▸ What you have to do
Every record must appear in your copy exactly as written, with no pictures.

▸ Saved data entries
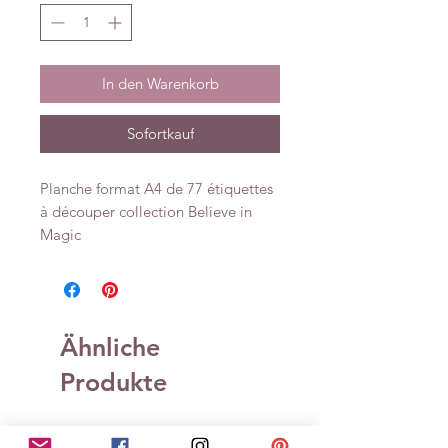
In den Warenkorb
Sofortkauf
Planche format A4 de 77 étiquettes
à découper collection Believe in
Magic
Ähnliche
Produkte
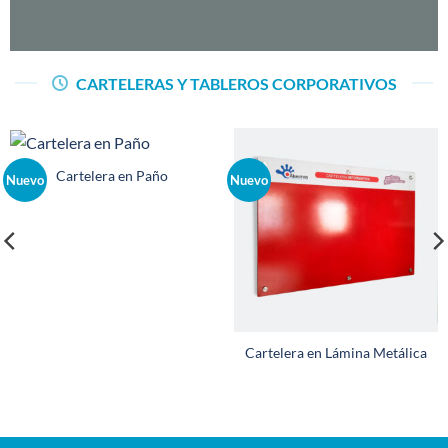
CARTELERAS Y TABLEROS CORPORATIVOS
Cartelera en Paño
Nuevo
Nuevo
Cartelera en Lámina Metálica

▸ Solution for this problem
In den Warenkorb
Sofortkauf
Planche format A4 de 77 étiquettes
à découper collection Believe in
Magic
Ähnliche
Produkte
CARTELERAS Y TABLEROS CORPORATIVOS
Cartelera en Paño
Nuevo
Nuevo
Cartelera en Lámina Metálica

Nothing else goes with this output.